A random value of type T within the specified range

Example

let random_u64 = trident.random_from_range(1..=100);
let random_f64 = trident.random_from_range(0.0..1.0);

pub fn random_pubkey(&mut self) -> Pubkey

Generates a random Solana public key

Creates a cryptographically random 32-byte public key, useful for generating test accounts and addresses.

Returns

A randomly generated Pubkey

pub fn random_string(&mut self, length: usize) -> String

Generates a random string of the specified length

Creates a random string containing alphanumeric characters, useful for generating test data like names, symbols, or URIs.

Arguments

• length - The desired length of the generated string

Returns

A random string of the specified length

pub fn random_bytes(&mut self, bytes: &mut [u8])

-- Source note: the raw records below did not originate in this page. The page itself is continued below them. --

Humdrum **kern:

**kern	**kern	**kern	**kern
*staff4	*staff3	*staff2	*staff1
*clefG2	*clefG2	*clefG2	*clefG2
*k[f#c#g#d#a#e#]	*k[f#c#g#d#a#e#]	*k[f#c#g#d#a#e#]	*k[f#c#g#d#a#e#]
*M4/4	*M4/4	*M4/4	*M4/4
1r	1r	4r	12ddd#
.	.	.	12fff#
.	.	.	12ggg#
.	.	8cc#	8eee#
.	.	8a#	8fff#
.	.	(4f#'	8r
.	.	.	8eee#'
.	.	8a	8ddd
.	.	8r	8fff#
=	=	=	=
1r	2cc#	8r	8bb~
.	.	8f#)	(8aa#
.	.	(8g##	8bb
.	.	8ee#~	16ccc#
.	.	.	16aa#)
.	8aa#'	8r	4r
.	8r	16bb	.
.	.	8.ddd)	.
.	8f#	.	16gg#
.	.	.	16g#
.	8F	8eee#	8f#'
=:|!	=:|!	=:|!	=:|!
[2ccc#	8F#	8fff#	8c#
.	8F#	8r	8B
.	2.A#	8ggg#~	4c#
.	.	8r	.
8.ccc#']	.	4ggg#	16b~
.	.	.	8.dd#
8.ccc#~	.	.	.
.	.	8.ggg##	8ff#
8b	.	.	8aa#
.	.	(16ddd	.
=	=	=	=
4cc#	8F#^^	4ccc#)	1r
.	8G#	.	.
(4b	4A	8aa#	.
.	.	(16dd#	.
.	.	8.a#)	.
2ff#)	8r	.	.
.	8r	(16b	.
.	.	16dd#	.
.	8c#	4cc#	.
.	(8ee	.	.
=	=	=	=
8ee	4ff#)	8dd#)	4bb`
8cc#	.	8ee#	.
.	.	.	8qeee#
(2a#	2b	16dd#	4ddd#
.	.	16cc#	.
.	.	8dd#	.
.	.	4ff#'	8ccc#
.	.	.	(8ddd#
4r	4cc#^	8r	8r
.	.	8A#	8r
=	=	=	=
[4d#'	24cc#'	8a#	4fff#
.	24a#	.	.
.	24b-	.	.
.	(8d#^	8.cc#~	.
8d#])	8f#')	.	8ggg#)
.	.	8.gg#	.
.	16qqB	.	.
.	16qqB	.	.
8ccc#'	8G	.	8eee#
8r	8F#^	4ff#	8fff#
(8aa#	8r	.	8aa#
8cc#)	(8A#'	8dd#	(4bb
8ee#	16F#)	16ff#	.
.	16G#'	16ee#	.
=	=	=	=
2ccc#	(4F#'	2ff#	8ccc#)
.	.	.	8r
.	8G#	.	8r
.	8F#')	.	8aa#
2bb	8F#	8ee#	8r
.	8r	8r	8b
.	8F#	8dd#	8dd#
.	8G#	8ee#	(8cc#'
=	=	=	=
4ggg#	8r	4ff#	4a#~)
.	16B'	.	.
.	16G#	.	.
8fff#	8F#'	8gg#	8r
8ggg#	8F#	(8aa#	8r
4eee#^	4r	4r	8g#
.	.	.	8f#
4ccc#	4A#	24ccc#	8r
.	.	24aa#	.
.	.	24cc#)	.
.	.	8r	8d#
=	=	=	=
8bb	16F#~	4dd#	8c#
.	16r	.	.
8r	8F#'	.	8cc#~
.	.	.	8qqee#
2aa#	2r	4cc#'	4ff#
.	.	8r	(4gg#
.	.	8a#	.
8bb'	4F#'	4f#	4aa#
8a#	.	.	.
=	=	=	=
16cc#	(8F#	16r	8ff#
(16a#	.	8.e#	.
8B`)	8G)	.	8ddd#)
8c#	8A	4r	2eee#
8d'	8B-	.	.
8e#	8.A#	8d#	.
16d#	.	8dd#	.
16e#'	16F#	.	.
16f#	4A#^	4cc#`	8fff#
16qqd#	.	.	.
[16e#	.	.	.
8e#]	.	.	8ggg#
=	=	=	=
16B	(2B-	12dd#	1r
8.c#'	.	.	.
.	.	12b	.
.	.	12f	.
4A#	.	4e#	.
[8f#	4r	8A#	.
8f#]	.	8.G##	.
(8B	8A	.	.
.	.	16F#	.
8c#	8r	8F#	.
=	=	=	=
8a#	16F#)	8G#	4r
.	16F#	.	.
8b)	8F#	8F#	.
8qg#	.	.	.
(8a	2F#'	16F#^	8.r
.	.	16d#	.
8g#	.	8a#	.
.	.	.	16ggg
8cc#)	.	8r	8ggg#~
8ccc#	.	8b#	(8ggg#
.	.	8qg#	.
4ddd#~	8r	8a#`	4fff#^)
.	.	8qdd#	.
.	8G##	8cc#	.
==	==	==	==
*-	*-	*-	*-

Fills a byte slice with random data

This method fills the provided mutable byte slice with cryptographically random data, useful for generating random seeds, nonces, or other binary data.

Arguments

• bytes - A mutable byte slice to fill with random data

pub fn random_bool(&mut self) -> bool

Generates a random boolean value

Creates a random boolean value, useful for testing with boolean inputs.

Returns

A random boolean value

Example

let random_bool = trident.random_bool();

pub fn random_keypair(&mut self) -> Keypair

Generates a random Solana keypair

Creates a cryptographically secure random Ed25519 keypair, useful for generating test signers, authority accounts, and testing signature verification.

Returns

A randomly generated Keypair with a valid public/private key pair

Example

let signer = trident.random_keypair();
let authority = trident.random_keypair();

Trait Implementations

impl Default for Trident

fn default() -> Self

Returns the “default value” for a type.